++++ Source passage

HealthVault is certified for the VDT, Numerator Reporting and Quality System measures for both inpatient and outpatient settings. This functionality is fully deployed; there is currently no cost for partners to use it. EHR partners are responsible for delivering a compliant C/CDA file to HealthVault using any of our integration channels, and we provide the means for patients to:

  • View the information either in its original form or in context with other parts of the record,
  • Download all or part of the information in C/CDA or other formats,
  • Transmit all or part of the information to a third-party using Direct messaging, and
  • View a history of VDT actions taken on the record.

 

In addition, EHR partners are able to download for any selected time period a report containing VDT actions taken by their unique patient identifiers. Combining this report with their own denominator information enables them to report accurately their level of VDT engagement.

Technical (Non-) Issues

We have seen surprisingly few significant technical hurdles interacting with EHR systems that generate C/CDA files that validate successfully against the Stage 2 testing tools. This is a dramatic change from integration with Stage 1 certified products, which almost as a rule generate syntactically or semantically unusable CCD and CCR documents.

We do still commonly encounter subtle differences in standards interpretation that can have non-trivial impacts on interoperability. For example, if a “problem” is coded against a system other than SNOMED, minor, syntactically-valid variations in the XML representation can cause a receiving system to “miss” the textual description, leaving the patient a “problem” without a name. Amusingly, the best practice for handling this particular situation is documented only on Keith Boone’s (excellent) blog.

But as we often say on the HealthVault team, these are great problems to have --- because it means data is flowing and we’re in the last mile of working out the bugs. I am confident that increased real-world use of the standard will “burn out” these last remaining challenges in relatively short order.

Direct as an interoperable transport has been extremely robust; over the course of the last year we have onboarded dozens of exchange partners with very few truly technical issues. That is not to say that connectivity always works great the first time, but problems almost always are the result of simple configuration errors that are becoming less frequent every day.

Cultural Issues

We have yet to see widespread deployment of MU2 certified EHRs, so it is a bit early to judge how successful staff members will be at leveraging the tools. However, we have been engaged in a number of pilot programs and some early lessons are clear:

  • Provider “endorsement” is the number one predictor of engagement. Patients need a trusted advisor to show enthusiasm and bring to life the benefits of emergency profiles, downstream sharing, third-party apps, and so on. Our best tool to support this dynamic is the 5% requirement, which will be critical to “force” the cultural change that has to happen. I would further encourage ONC to develop educational tools and programs to help providers understand how VDT-powered engagement can benefit them and their patients to accelerate this change.
  • There are still significant gaps in the “trust fabric” underlying the “Transmit” requirement. While the clear intent of the regulation is to allow patients to choose the location where information is sent, testing does not require this ubiquity, nor is there really an officially-sanctioned mechanism to achieve it. Blue Button Plus clearly has the potential to serve this function, but for now is still at best a recommendation, leaving each health care system, or worse each vendor, to judge  for themselves what destinations are “appropriate.”

Summary

Do not accept any claim that VDT is technically “hard” --- it is not. But it is only the first step in a fundamental transformation in the way providers and patients interact, and that is hard, and requires a non-trivial measure of courage. Keep the faith, and our kids and all of us will benefit from the end result.

++++++++
++++ Information supplied

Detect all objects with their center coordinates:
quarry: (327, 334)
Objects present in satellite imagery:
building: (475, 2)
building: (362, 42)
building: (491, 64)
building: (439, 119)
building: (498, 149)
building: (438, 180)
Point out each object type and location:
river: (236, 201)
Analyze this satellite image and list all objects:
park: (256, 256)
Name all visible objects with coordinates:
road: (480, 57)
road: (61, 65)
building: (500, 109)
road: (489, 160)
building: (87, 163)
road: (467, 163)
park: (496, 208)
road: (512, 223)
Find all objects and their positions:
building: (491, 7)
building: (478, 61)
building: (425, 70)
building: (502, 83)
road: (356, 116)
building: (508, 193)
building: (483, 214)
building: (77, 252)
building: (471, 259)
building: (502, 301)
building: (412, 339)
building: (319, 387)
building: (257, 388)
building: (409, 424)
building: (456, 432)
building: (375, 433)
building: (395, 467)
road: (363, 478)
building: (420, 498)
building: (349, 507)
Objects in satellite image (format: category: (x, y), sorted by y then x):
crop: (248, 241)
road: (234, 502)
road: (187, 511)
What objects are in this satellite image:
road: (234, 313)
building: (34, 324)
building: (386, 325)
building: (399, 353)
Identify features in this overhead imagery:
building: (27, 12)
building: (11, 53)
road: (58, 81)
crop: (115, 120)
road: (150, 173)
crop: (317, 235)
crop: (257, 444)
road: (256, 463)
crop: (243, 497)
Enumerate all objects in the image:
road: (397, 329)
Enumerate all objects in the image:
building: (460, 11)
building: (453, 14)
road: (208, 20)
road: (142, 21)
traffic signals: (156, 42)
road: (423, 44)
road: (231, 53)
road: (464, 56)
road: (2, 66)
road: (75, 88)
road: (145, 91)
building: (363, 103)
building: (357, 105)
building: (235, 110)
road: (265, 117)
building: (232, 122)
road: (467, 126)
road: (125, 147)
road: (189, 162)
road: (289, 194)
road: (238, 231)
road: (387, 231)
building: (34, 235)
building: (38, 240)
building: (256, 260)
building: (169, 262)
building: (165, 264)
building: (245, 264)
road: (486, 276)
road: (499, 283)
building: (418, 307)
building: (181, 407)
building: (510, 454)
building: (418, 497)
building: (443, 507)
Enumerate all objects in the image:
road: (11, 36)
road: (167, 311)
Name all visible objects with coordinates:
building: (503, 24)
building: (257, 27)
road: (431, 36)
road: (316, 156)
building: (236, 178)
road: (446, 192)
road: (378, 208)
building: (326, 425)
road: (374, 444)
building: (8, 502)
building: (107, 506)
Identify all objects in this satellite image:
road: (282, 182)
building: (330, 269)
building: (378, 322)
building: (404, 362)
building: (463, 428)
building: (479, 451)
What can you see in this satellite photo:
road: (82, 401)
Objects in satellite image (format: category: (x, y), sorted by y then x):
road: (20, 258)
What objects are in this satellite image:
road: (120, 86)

++++++++

*What you need to do*:
a: Using the HealthVault passage, answer each question:
(i) What does it cost partners to use the deployed VDT functionality?
(ii) What do Direct connectivity problems almost always result from?
(iii) What is named as the number one predictor of engagement?
b: Output the HealthVault passage verbatim from "In addition, EHR" up to and including "and CCR documents.".

*Solutions by task*:
a:
(i) There is currently no cost.
(ii) Simple configuration errors.
(iii) Provider "endorsement."

b:
In addition, EHR partners are able to download for any selected time period a report containing VDT actions taken by their unique patient identifiers. Combining this report with their own denominator information enables them to report accurately their level of VDT engagement.

Technical (Non-) Issues

We have seen surprisingly few significant technical hurdles interacting with EHR systems that generate C/CDA files that validate successfully against the Stage 2 testing tools. This is a dramatic change from integration with Stage 1 certified products, which almost as a rule generate syntactically or semantically unusable CCD and CCR documents.